Museum harbors truths about lye and washerwoman blues

Roberta McKern

We hear the phrase “The more things change, the more they stay the same,” and often we nod and echo, “Yes, yes.”

Should we? Likely not.

Things do not hold steady and unchanged, as we can easily tell when we visit the East Linn Museum. While we wander through, if we pause to wonder, it’s readily apparent much has changed regarding what we see around us. Take a little brochure entitled “The Truth About a Lye.” Considering the spelling, l-y-e, we can realize it will be a caustic truth.

The lye in question was Lewis Lye, a product of the Pennsylvania Salt Manufacturing Company of Philadelphia. At a price of 15 cents, the booklet proved useful enough to go through repeated printings from 1904 to at least 1930.

We can assume Lewis Lye had been around for years earlier because the company had a founding date of 1850. For awhile then, Lewis Lye had been on hand to aid housewives, farmers, stock raisers and others with their various chores.

Indeed, Lewis Lye could be concocted into numerous solutions when added to water in differing quantities. It acted as a cleaning agent, a disinfectant, an ingredient in a sheep dip or a treatment for Fido’s mange, as a means of preparing plums for drying into prunes, and in making hominy, among assorted uses.
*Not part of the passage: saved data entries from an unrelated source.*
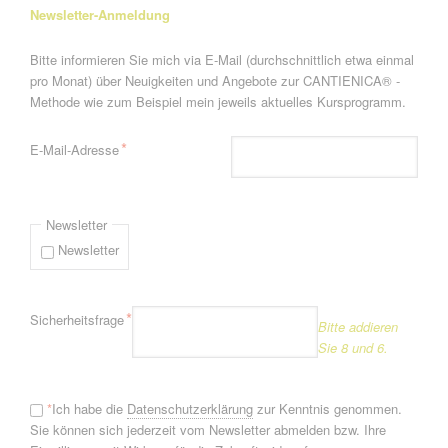
Newsletter-Anmeldung
Bitte informieren Sie mich via E-Mail (durchschnittlich etwa einmal
pro Monat) über Neuigkeiten und Angebote zur CANTIENICA® -
Methode wie zum Beispiel mein jeweils aktuelles Kursprogramm.
Pflichtfeld
*
E-Mail-Adresse
Newsletter
Newsletter
Pflichtfeld
*
Sicherheitsfrage
Bitte addieren
Sie 8 und 6.
*
Ich habe die
Datenschutzerklärung
zur Kenntnis genommen.
Sie können sich jederzeit vom Newsletter abmelden bzw. Ihre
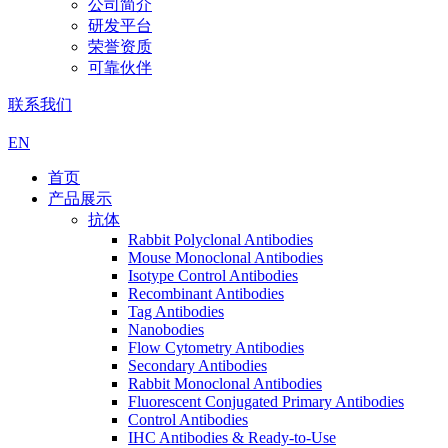
公司简介
研发平台
荣誉资质
可靠伙伴
联系我们
EN
首页
产品展示
抗体
Rabbit Polyclonal Antibodies
Mouse Monoclonal Antibodies
Isotype Control Antibodies
Recombinant Antibodies
Tag Antibodies
Nanobodies
Flow Cytometry Antibodies
Secondary Antibodies
Rabbit Monoclonal Antibodies
Fluorescent Conjugated Primary Antibodies
Control Antibodies
IHC Antibodies & Ready-to-Use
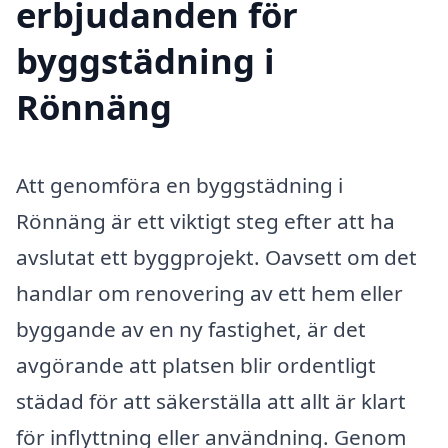
erbjudanden för
byggstädning i
Rönnäng
Att genomföra en byggstädning i
Rönnäng är ett viktigt steg efter att ha
avslutat ett byggprojekt. Oavsett om det
handlar om renovering av ett hem eller
byggande av en ny fastighet, är det
avgörande att platsen blir ordentligt
städad för att säkerställa att allt är klart
för inflyttning eller användning. Genom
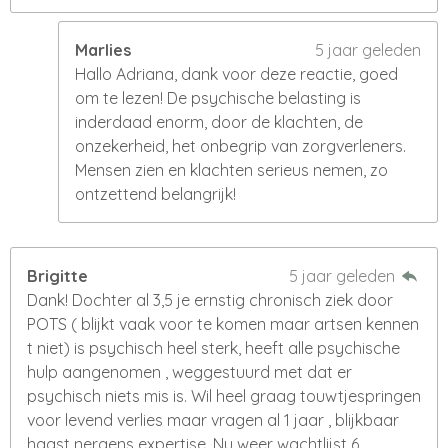
Marlies
5 jaar geleden
Hallo Adriana, dank voor deze reactie, goed
om te lezen! De psychische belasting is
inderdaad enorm, door de klachten, de
onzekerheid, het onbegrip van zorgverleners.
Mensen zien en klachten serieus nemen, zo
ontzettend belangrijk!
Brigitte
5 jaar geleden
Dank! Dochter al 3,5 je ernstig chronisch ziek door
POTS ( blijkt vaak voor te komen maar artsen kennen
t niet) is psychisch heel sterk, heeft alle psychische
hulp aangenomen , weggestuurd met dat er
psychisch niets mis is. Wil heel graag touwtjespringen
voor levend verlies maar vragen al 1 jaar , blijkbaar
haast nergens expertise. Nu weer wachtlijst 6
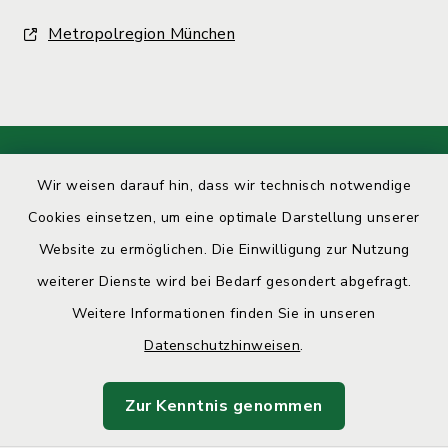
Metropolregion München
Kontakt
Wir weisen darauf hin, dass wir technisch notwendige
Cookies einsetzen, um eine optimale Darstellung unserer
Barrierefreiheit
Website zu ermöglichen. Die Einwilligung zur Nutzung
weiterer Dienste wird bei Bedarf gesondert abgefragt.
Datenschutz
Weitere Informationen finden Sie in unseren
Impressum
Datenschutzhinweisen
.
Sitemap
Zur Kenntnis genommen
Cookie-Einstellungen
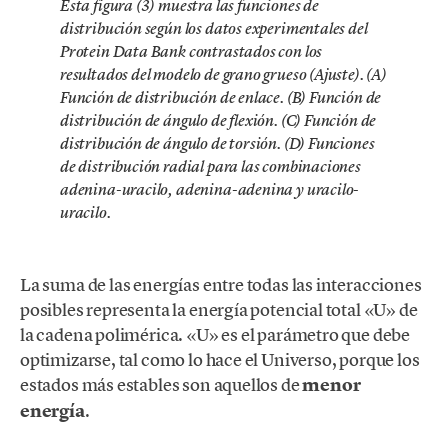
Esta figura (3) muestra las funciones de
distribución según los datos experimentales del
Protein Data Bank contrastados con los
resultados del modelo de grano grueso (Ajuste). (A)
Función de distribución de enlace. (B) Función de
distribución de ángulo de flexión. (C) Función de
distribución de ángulo de torsión. (D) Funciones
de distribución radial para las combinaciones
adenina-uracilo, adenina-adenina y uracilo-
uracilo.
La suma de las energías entre todas las interacciones
posibles representa la energía potencial total «U» de
la cadena polimérica. «U» es el parámetro que debe
optimizarse, tal como lo hace el Universo, porque los
estados más estables son aquellos de
menor
energía
.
Today most of us associate lye with unclogging household drains. In the past, it had a nasty reputation for ending failed romances when a jilted Romeo would fling lye in the face of fickle Juliet to disfigure her and make sure no other would love her as he had.

This image sticks in the mind, underlying the fact that lye is not the safest chemical to be found in a household.

Lye can be either sodium hydroxide or potassium hydroxide. It bonds strongly with water, causing heat and corrosive action.

We may buy products using lye, but it is certainly not as ubiquitous in households as it was during Lewis Lye’s heyday when, as its manufacturers insisted, it made really, really good homemade soap, soap just as good as that produced by the big Chicago plants.

Not only was this so, but homemakers who made their own soap, using Lewis Lye of course, could save money to purchase items closer to their heart’s desire, while at the same time they used something which they might simply have thrown away: lard, tallow and grease left over from cooking.

Some of us may remember chunks of homemade soap produced by an intrepid relative using lye made by running water through wood ashes, particularly ashes from oak firewood. The soap appeared strong enough to wash a logger’s stagged pants. It was not the kind a kid wanted to encounter when being punished for lying or using words OK for adult males but not children.

It certainly seemed cleansing.

Forget the wood ashes, however. Such soap could not have lived up to Lewis Lye’s standards.

Here is Lewis Lye’s basic recipe for making hard soap with two fast rules: Never pour the liquid used – in this case, clear fat – into the lye, and never use an aluminum container. They don’t specify what happens with an aluminum container, but apparently it is not good.

This is merely an example recipe so don’t try it: Empty one can of Lewis Lye (13 ounces) into a stone jar (ceramic vessel?) or an iron one containing 2 1/2 pints of cold water. Stir until the lye has dissolved. Cool to 70° F.

Melt six pounds of lard, grease, or drippings which are clear and salt free and bring the temperature up to 100° F. Add the lye solution to the grease (this is in heavy, black type on their part) in a small steady stream with slow, even stirring.

Adding the lye too fast or stirring too rambunctiously will cause separation of the product. Continue stirring for about 10 minutes or until the mixture has a thick, syrupy consistency. Then pour it into a mold.

A wooden tray lined with oiled paper or cheesecloth is suggested as is covering the mold with a blanket or carpet before setting it in a warm room. Twenty-four hours later, the soap should be removable from the mold, ready to cut into pieces.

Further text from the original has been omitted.